[Entries supplied]
■ ■ ■

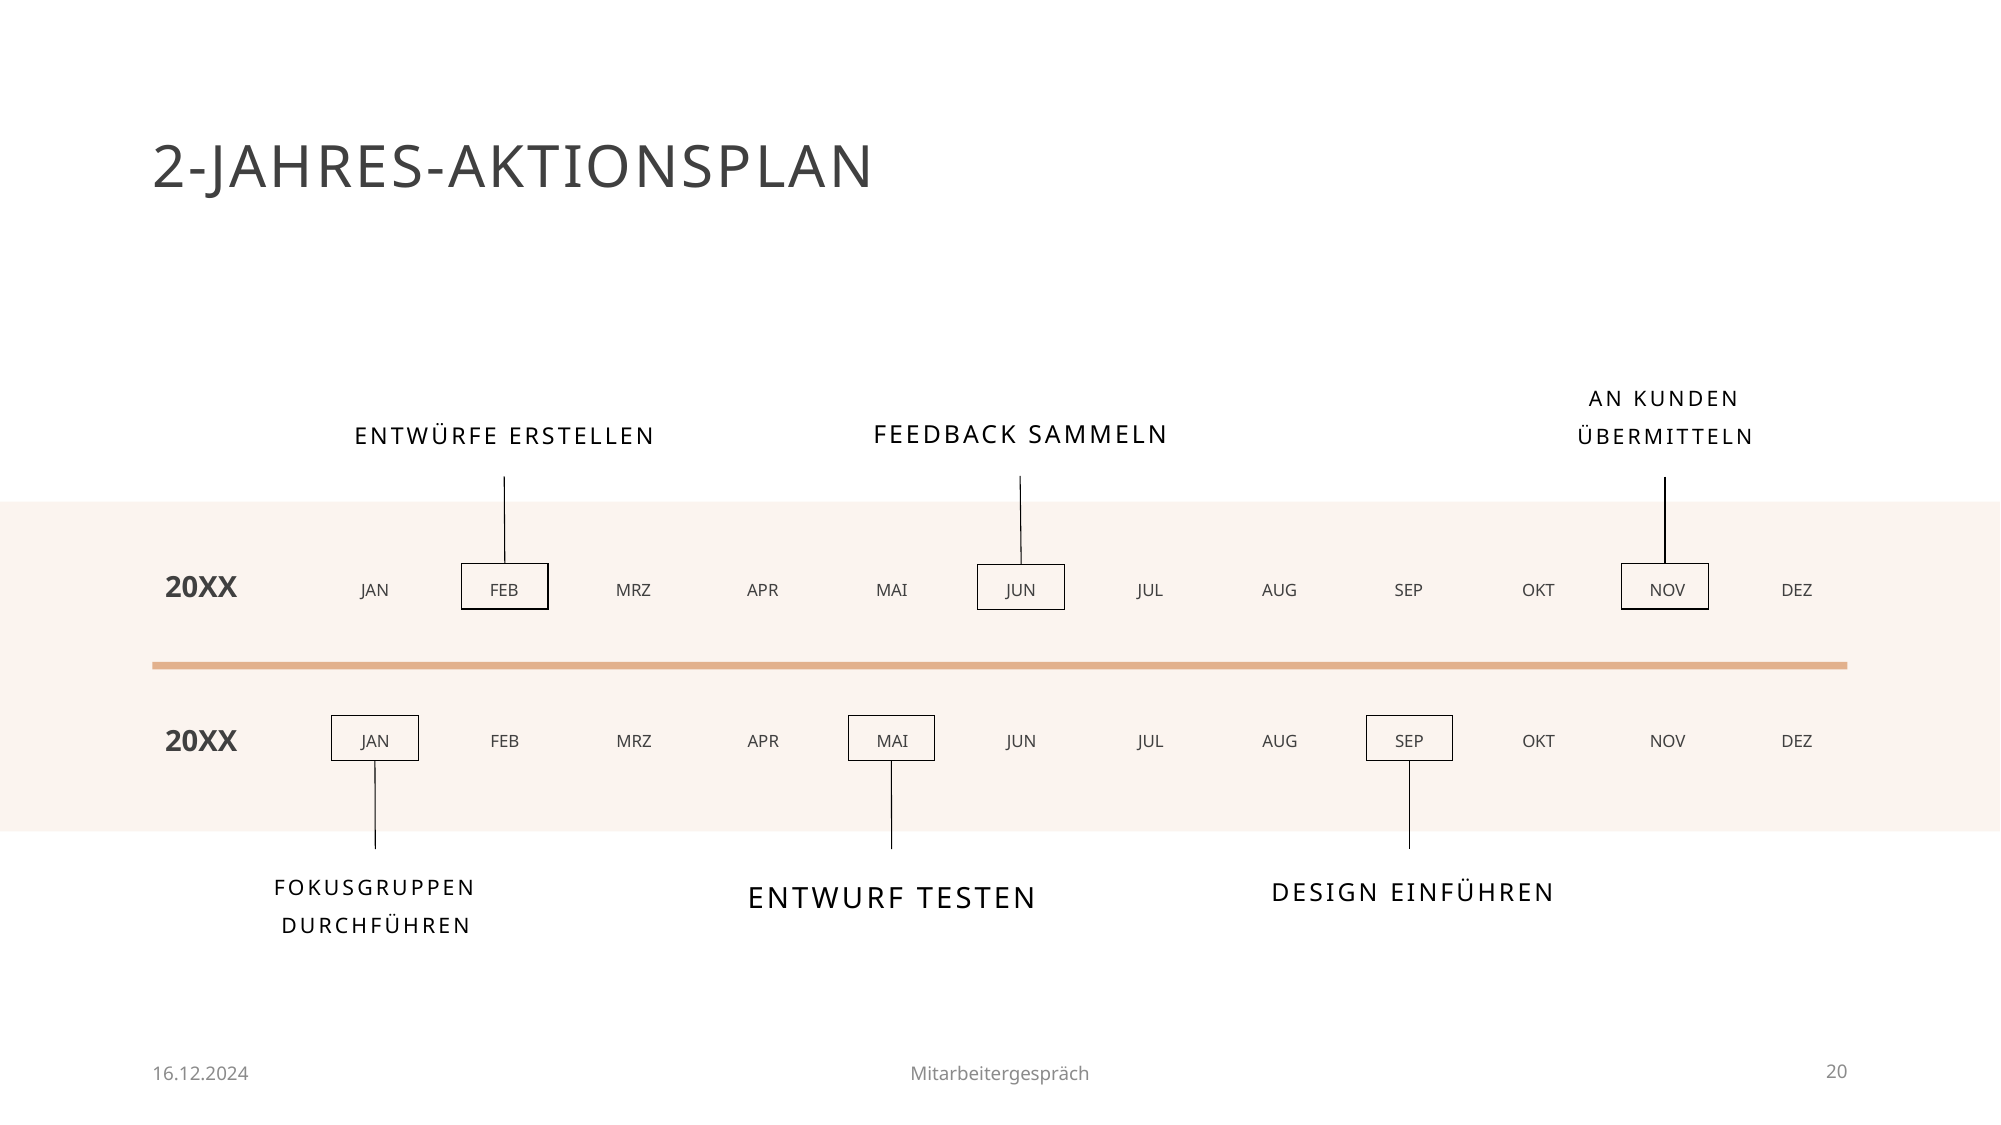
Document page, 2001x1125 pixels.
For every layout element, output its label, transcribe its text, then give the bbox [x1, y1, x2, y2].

list APR [710, 726, 816, 760]
list MAI [840, 726, 847, 760]
list DEZ [1744, 726, 1850, 760]
text_box [331, 715, 419, 762]
list JAN [323, 726, 331, 760]
list OKT [1486, 726, 1592, 760]
list SEP [1356, 726, 1365, 760]
text_box [1365, 715, 1454, 762]
list NOV [1615, 574, 1621, 608]
list OKT [1485, 574, 1591, 608]
list SEP [1356, 574, 1462, 608]
list JUN [1065, 574, 1074, 608]
list NOV [1615, 726, 1721, 760]
text_box [847, 715, 936, 762]
text_box [461, 563, 549, 610]
list AUG [1227, 574, 1333, 608]
list DEZ [1744, 574, 1850, 608]
list MAI [936, 726, 945, 760]
list MRZ [580, 574, 686, 608]
list JUN [969, 726, 1075, 760]
list 20XX [150, 550, 270, 626]
list JAN [419, 726, 429, 760]
footer Mitarbeitergespräch [662, 1042, 1338, 1103]
text_box [977, 563, 1065, 610]
list JUL [1098, 574, 1203, 608]
text_box [1621, 563, 1709, 610]
text_box FOKUSGRUPPEN DURCHFÜHREN [206, 854, 545, 947]
list JUL [1098, 726, 1204, 760]
text_box ENTWÜRFE ERSTELLEN [335, 364, 673, 457]
list FEB [451, 574, 461, 608]
list JUN [968, 574, 977, 608]
text_box DESIGN EINFÜHREN [1243, 854, 1582, 947]
text_box FEEDBACK SAMMELN [851, 363, 1189, 457]
text_box ENTWURF TESTEN [722, 854, 1061, 947]
list FEB [549, 574, 557, 608]
slide_number 20 [1412, 1042, 1863, 1103]
list MRZ [581, 726, 687, 760]
list AUG [1227, 726, 1333, 760]
list APR [710, 574, 816, 608]
text_box AN KUNDEN ÜBERMITTELN [1496, 364, 1834, 457]
list FEB [452, 726, 558, 760]
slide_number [137, 1042, 588, 1103]
list JAN [322, 574, 428, 608]
title 2-JAHRES-AKTIONSPLAN [137, 59, 1863, 278]
list 20XX [150, 704, 270, 780]
list MAI [839, 574, 945, 608]
list NOV [1709, 574, 1720, 608]
list SEP [1454, 726, 1462, 760]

■ ■ ■

[Instruction]
Your task is to write out, exactly, the line that holds "slide_number [137, 1042, 588, 1103]" and every line after it until the records end.

[Response area]
slide_number [137, 1042, 588, 1103]
list JAN [322, 574, 428, 608]
title 2-JAHRES-AKTIONSPLAN [137, 59, 1863, 278]
list 20XX [150, 704, 270, 780]
list MAI [839, 574, 945, 608]
list NOV [1709, 574, 1720, 608]
list SEP [1454, 726, 1462, 760]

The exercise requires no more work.